For currently unknown reasons, the evolution of CYP3A4 underwent acceleration in the human lineage after the split from chimpanzee. We investigated the significance of this event by comparing Escherichia coli-expressed CYP3A4 from humans, chimpanzee, and their most recent common ancestor. The expression level of chimpanzee CYP3A4 was ~50% of the human CYP3A4, whereas ancestral CYP3A4 did not express in E. coli. Steady-state kinetic analysis with 7-benzyloxyquinoline, 7-benzyloxy-4-(trifluoromethyl)coumarin (7-BFC), and testosterone showed no significant differences between human and chimpanzee CYP3A4. Upon addition of -naphthoflavone (25 µM), human CYP3A4 showed a slightly decreased substrate concentration at which 50% of the maximal rate Vmax is reached for 7-BFC, whereas chimpanzee CYP3A4 showed a >2-fold increase. No significant differences in inhibition/activation were found for a panel of 43 drugs and endogenous compounds, suggesting that the wide substrate spectrum of human CYP3A4 precedes the human-chimpanzee split. A striking exception was the hepatotoxic secondary bile acid lithocholic acid, which at saturation caused a 5-fold increase in 7-BFC debenzylation by human CYP3A4 but not by chimpanzee CYP3A4. Mutagenesis of human CYP3A4 revealed that at least four of the six amino acids positively selected in the human lineage contribute to the activating effect of lithocholic acid.
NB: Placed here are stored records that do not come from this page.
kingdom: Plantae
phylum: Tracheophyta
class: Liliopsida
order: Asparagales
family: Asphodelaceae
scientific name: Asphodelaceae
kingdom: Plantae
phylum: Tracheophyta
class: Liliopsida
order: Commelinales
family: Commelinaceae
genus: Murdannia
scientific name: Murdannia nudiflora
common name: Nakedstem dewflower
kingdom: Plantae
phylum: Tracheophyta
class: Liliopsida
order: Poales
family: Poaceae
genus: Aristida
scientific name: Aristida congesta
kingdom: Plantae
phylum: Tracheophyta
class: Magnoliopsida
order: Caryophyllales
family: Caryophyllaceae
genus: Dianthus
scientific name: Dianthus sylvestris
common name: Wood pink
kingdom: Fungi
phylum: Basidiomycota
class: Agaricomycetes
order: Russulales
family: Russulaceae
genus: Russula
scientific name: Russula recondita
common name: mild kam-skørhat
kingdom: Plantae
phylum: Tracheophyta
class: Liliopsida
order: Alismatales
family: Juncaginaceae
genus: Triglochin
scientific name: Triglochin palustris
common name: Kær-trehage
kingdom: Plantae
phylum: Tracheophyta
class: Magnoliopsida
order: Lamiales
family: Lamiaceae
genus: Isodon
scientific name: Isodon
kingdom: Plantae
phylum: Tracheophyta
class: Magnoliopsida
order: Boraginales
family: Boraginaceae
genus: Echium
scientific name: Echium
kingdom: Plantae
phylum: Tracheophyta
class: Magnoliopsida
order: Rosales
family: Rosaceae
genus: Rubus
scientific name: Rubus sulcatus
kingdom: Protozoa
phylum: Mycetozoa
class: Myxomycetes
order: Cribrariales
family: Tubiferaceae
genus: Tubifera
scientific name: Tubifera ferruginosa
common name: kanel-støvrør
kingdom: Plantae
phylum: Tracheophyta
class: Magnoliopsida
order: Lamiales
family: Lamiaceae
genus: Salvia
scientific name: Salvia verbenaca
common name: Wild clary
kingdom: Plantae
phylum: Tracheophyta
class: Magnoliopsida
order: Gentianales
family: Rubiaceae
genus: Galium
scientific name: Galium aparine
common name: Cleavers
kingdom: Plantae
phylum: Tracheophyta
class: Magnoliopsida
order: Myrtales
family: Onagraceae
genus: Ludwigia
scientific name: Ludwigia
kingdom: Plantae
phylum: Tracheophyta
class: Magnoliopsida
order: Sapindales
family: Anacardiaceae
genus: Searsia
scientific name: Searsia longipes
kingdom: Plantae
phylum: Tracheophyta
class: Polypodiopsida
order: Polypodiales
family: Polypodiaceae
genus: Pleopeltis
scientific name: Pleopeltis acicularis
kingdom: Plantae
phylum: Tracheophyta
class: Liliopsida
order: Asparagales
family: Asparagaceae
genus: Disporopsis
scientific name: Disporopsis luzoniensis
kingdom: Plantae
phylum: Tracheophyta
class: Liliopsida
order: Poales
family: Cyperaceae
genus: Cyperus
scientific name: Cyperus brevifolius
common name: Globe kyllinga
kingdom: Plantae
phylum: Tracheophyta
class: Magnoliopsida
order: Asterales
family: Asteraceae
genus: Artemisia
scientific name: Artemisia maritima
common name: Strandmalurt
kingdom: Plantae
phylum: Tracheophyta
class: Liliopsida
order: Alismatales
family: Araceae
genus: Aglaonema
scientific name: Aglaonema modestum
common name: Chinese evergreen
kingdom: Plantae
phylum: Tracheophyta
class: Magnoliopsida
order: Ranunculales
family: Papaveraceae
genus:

In summary, the wide functional conservation between chimpanzee and human CYP3A4 raises the prospect that phylogenetically more distant primate species such as rhesus and squirrel monkey represent suitable models of the human counterpart. Positive selection on the human CYP3A4 may have been triggered by an increased load of dietary steroids, which led to a novel defense mechanism against cholestasis.